EXERCISE DESCRIPTION:
Print the entries that appear below, exactly as written and without their pictures.

EXTRACTED MATERIAL:
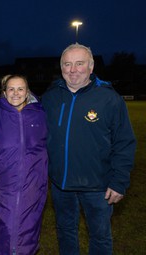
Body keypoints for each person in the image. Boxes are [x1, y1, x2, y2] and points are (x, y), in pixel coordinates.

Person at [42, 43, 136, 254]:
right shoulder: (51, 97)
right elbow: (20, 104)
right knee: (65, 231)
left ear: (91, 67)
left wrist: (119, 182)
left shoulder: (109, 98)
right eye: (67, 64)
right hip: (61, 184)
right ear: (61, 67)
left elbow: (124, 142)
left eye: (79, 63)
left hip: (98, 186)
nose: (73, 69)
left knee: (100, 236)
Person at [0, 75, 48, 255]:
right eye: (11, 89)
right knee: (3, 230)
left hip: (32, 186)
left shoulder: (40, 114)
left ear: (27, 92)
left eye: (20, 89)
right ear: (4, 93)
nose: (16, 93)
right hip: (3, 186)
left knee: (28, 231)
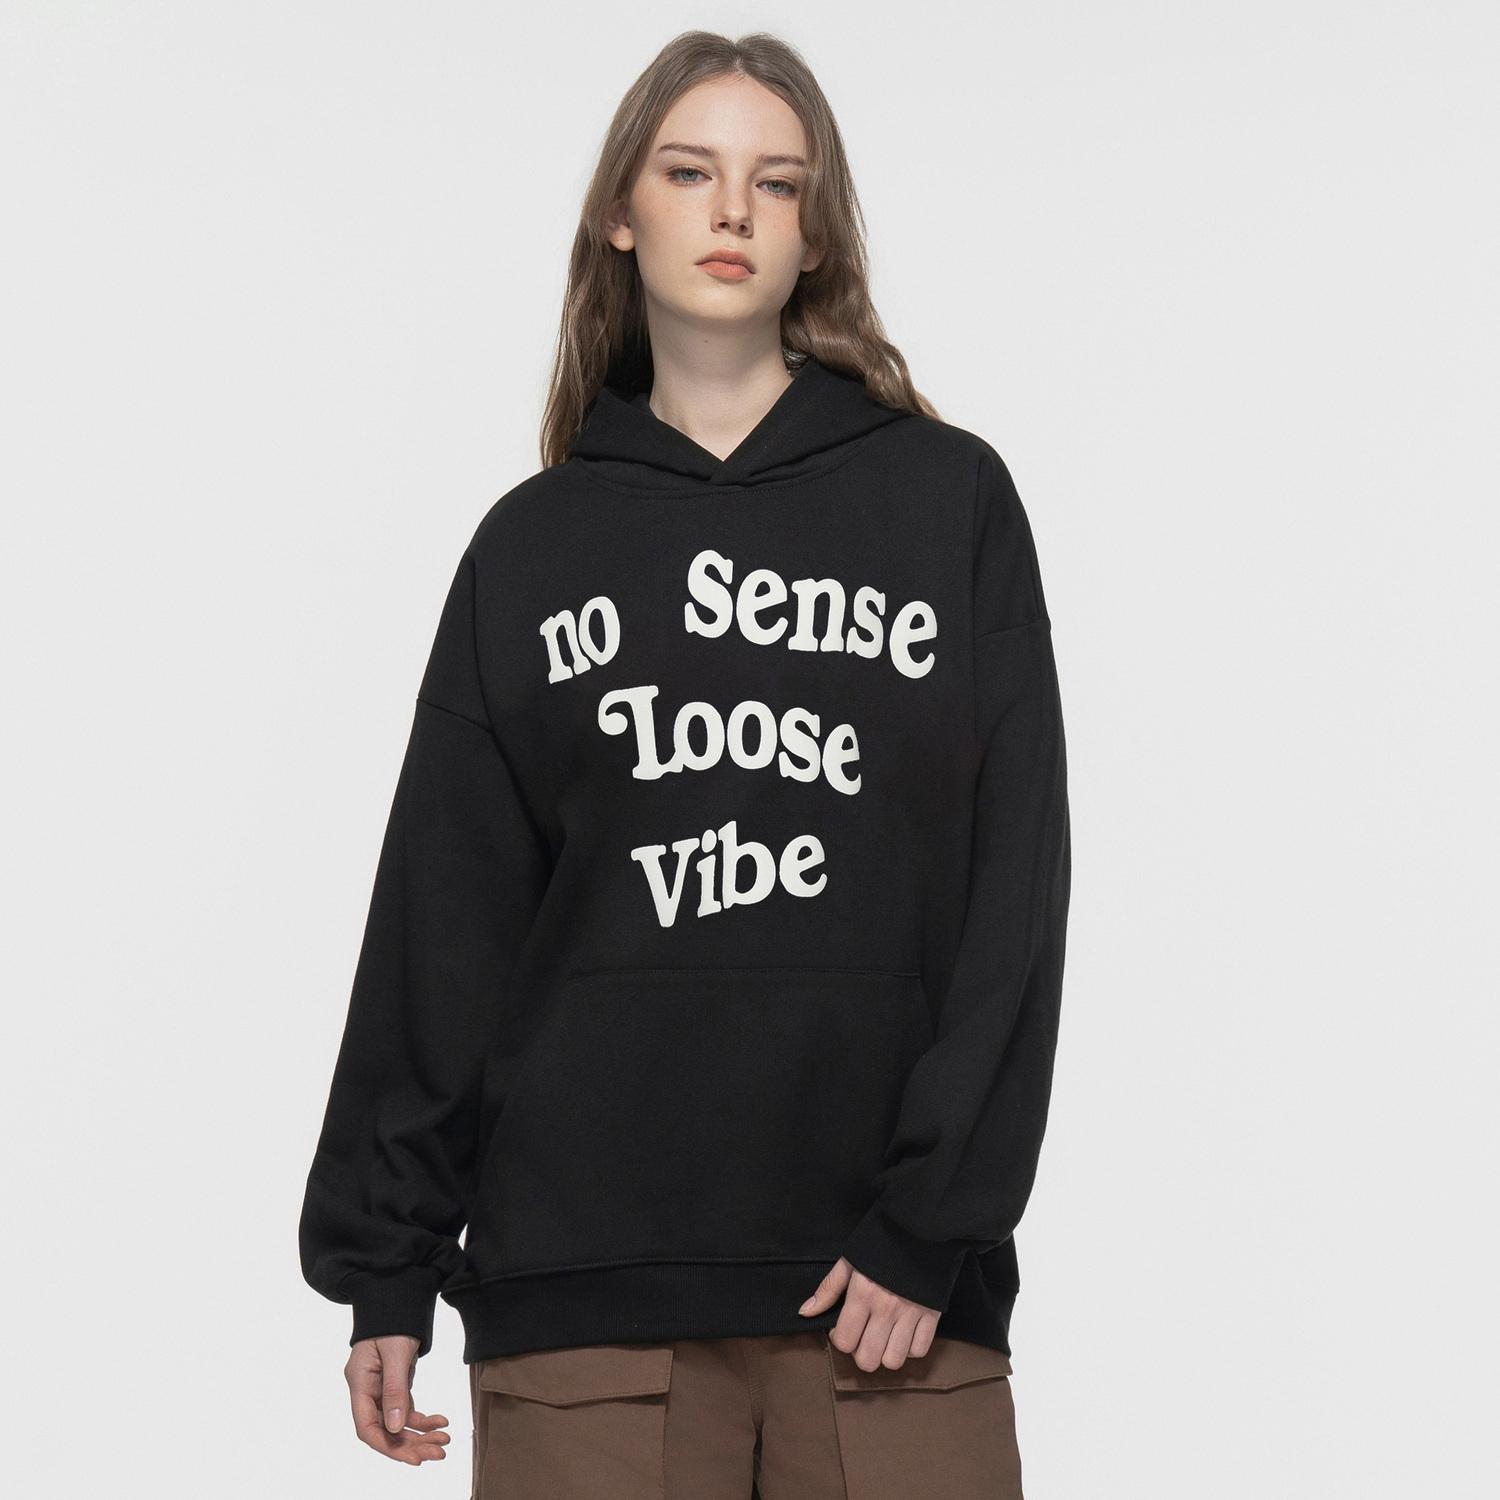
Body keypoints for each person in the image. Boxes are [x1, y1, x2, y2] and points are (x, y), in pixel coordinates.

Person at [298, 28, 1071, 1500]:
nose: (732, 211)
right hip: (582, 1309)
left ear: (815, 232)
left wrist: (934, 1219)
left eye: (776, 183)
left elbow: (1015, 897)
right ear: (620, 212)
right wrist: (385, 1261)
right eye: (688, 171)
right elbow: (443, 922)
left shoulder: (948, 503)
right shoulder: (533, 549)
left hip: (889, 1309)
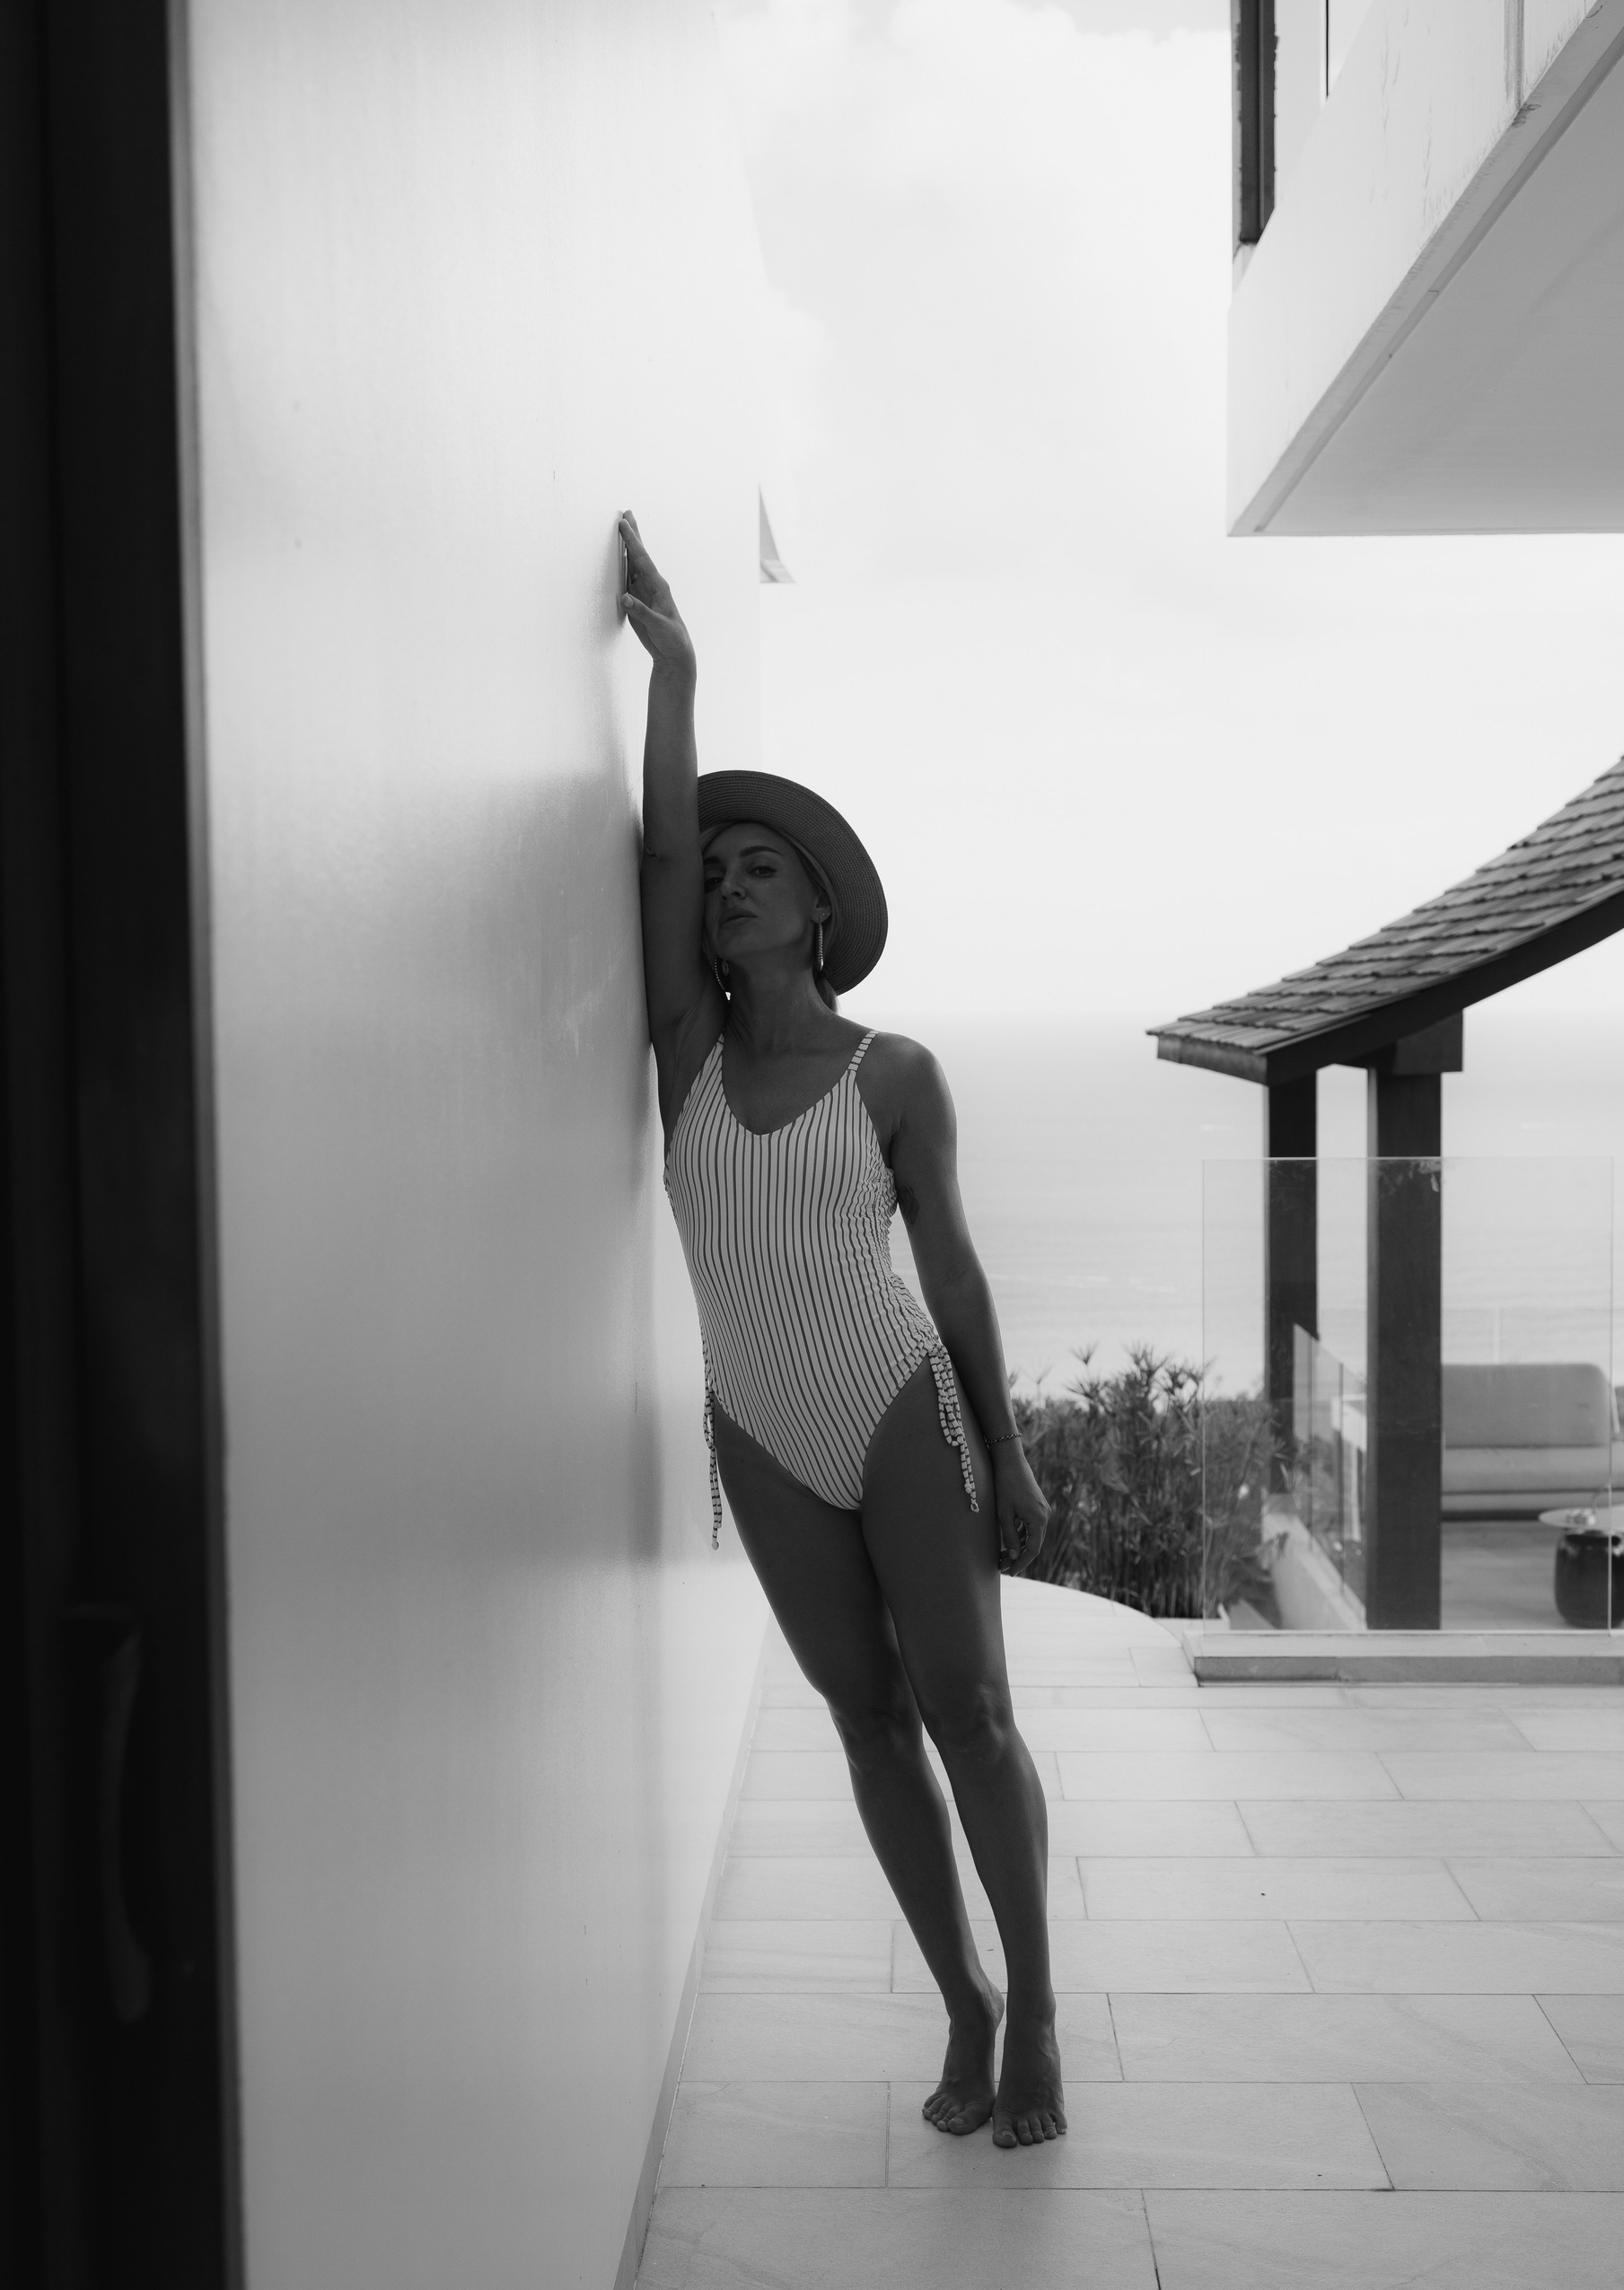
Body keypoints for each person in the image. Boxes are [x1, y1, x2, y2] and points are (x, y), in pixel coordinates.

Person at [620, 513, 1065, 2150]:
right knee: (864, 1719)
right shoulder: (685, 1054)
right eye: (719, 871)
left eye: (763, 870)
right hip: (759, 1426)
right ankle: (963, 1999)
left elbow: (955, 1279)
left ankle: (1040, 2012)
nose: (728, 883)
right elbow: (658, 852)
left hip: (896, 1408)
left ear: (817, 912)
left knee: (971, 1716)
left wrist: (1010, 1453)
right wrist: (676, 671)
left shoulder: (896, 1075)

SOLVED EXERCISE:
Body keypoints for each person in the image. Boxes are [x1, y1, x2, y2] and points are (x, y), in pixel coordinates.

Person at [42, 43, 136, 254]:
right shoulder: (51, 97)
right elbow: (20, 104)
right knee: (65, 231)
left ear: (91, 67)
left wrist: (119, 182)
left shoulder: (109, 98)
right eye: (67, 64)
right hip: (61, 184)
right ear: (61, 67)
left elbow: (124, 142)
left eye: (79, 63)
left hip: (98, 186)
nose: (73, 69)
left knee: (100, 236)
Person at [0, 75, 48, 255]:
right eye: (11, 89)
right knee: (3, 230)
left hip: (32, 186)
left shoulder: (40, 114)
left ear: (27, 92)
left eye: (20, 89)
right ear: (4, 93)
nose: (16, 93)
right hip: (3, 186)
left knee: (28, 231)
Body keypoints for each person in the image. Boxes are [x1, y1, x2, y2] and points are (x, y), in pixel coordinates.

Person at [298, 28, 1071, 1500]:
nose: (732, 211)
right hip: (582, 1309)
left ear: (815, 232)
left wrist: (934, 1219)
left eye: (776, 183)
left elbow: (1015, 897)
right ear: (620, 212)
right wrist: (385, 1261)
right eye: (688, 171)
right elbow: (443, 922)
left shoulder: (948, 503)
right shoulder: (533, 549)
left hip: (889, 1309)
Body keypoints for each person in the image. Boxes are [x1, y1, x2, y2] and points are (x, y), in pixel coordinates.

Person at [620, 513, 1065, 2150]:
right knee: (864, 1719)
right shoulder: (685, 1054)
right eye: (719, 871)
left eye: (763, 870)
right hip: (759, 1426)
right ankle: (963, 1999)
left elbow: (955, 1279)
left ankle: (1040, 2012)
nose: (728, 883)
right elbow: (658, 852)
left hip: (896, 1408)
left ear: (817, 912)
left knee: (971, 1716)
left wrist: (1010, 1453)
right wrist: (676, 671)
left shoulder: (896, 1075)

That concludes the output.